◆ Saved data entries:
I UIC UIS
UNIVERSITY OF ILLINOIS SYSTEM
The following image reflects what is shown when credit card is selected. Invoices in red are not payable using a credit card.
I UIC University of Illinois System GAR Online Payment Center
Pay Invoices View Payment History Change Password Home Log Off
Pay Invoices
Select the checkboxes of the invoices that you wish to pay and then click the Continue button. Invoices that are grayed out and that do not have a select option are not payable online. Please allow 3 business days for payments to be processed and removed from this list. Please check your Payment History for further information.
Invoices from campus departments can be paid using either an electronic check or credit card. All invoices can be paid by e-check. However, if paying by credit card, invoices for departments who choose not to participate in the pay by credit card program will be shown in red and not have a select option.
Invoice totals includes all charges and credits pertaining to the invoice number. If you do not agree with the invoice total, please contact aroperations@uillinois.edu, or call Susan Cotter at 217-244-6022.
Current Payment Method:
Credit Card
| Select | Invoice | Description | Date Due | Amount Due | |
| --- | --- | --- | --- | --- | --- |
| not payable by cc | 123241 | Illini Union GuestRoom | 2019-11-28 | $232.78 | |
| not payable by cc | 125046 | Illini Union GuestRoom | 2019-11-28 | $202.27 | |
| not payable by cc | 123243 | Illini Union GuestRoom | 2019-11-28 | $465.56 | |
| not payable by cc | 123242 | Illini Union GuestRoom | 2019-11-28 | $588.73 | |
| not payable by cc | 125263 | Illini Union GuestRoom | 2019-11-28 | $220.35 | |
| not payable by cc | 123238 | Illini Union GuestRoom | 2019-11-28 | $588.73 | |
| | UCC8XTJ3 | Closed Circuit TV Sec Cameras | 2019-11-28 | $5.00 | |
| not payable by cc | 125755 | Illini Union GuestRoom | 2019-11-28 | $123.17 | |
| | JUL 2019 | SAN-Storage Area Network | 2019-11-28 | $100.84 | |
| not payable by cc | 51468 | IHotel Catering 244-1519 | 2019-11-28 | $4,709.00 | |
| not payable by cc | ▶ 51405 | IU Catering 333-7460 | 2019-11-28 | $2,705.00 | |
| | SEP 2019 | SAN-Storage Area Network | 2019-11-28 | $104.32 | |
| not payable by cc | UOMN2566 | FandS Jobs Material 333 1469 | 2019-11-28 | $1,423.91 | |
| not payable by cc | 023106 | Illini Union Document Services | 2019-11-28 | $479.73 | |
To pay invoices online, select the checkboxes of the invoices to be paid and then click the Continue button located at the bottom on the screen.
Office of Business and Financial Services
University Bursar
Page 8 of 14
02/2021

◆ YOUR OBJECTIVE: Repeat every line of the records above exactly.

◆ YOUR SOLUTION:
I UIC UIS
UNIVERSITY OF ILLINOIS SYSTEM
The following image reflects what is shown when credit card is selected. Invoices in red are not payable using a credit card.
I UIC University of Illinois System GAR Online Payment Center
Pay Invoices View Payment History Change Password Home Log Off
Pay Invoices
Select the checkboxes of the invoices that you wish to pay and then click the Continue button. Invoices that are grayed out and that do not have a select option are not payable online. Please allow 3 business days for payments to be processed and removed from this list. Please check your Payment History for further information.
Invoices from campus departments can be paid using either an electronic check or credit card. All invoices can be paid by e-check. However, if paying by credit card, invoices for departments who choose not to participate in the pay by credit card program will be shown in red and not have a select option.
Invoice totals includes all charges and credits pertaining to the invoice number. If you do not agree with the invoice total, please contact aroperations@uillinois.edu, or call Susan Cotter at 217-244-6022.
Current Payment Method:
Credit Card
| Select | Invoice | Description | Date Due | Amount Due | |
| --- | --- | --- | --- | --- | --- |
| not payable by cc | 123241 | Illini Union GuestRoom | 2019-11-28 | $232.78 | |
| not payable by cc | 125046 | Illini Union GuestRoom | 2019-11-28 | $202.27 | |
| not payable by cc | 123243 | Illini Union GuestRoom | 2019-11-28 | $465.56 | |
| not payable by cc | 123242 | Illini Union GuestRoom | 2019-11-28 | $588.73 | |
| not payable by cc | 125263 | Illini Union GuestRoom | 2019-11-28 | $220.35 | |
| not payable by cc | 123238 | Illini Union GuestRoom | 2019-11-28 | $588.73 | |
| | UCC8XTJ3 | Closed Circuit TV Sec Cameras | 2019-11-28 | $5.00 | |
| not payable by cc | 125755 | Illini Union GuestRoom | 2019-11-28 | $123.17 | |
| | JUL 2019 | SAN-Storage Area Network | 2019-11-28 | $100.84 | |
| not payable by cc | 51468 | IHotel Catering 244-1519 | 2019-11-28 | $4,709.00 | |
| not payable by cc | ▶ 51405 | IU Catering 333-7460 | 2019-11-28 | $2,705.00 | |
| | SEP 2019 | SAN-Storage Area Network | 2019-11-28 | $104.32 | |
| not payable by cc | UOMN2566 | FandS Jobs Material 333 1469 | 2019-11-28 | $1,423.91 | |
| not payable by cc | 023106 | Illini Union Document Services | 2019-11-28 | $479.73 | |
To pay invoices online, select the checkboxes of the invoices to be paid and then click the Continue button located at the bottom on the screen.
Office of Business and Financial Services
University Bursar
Page 8 of 14
02/2021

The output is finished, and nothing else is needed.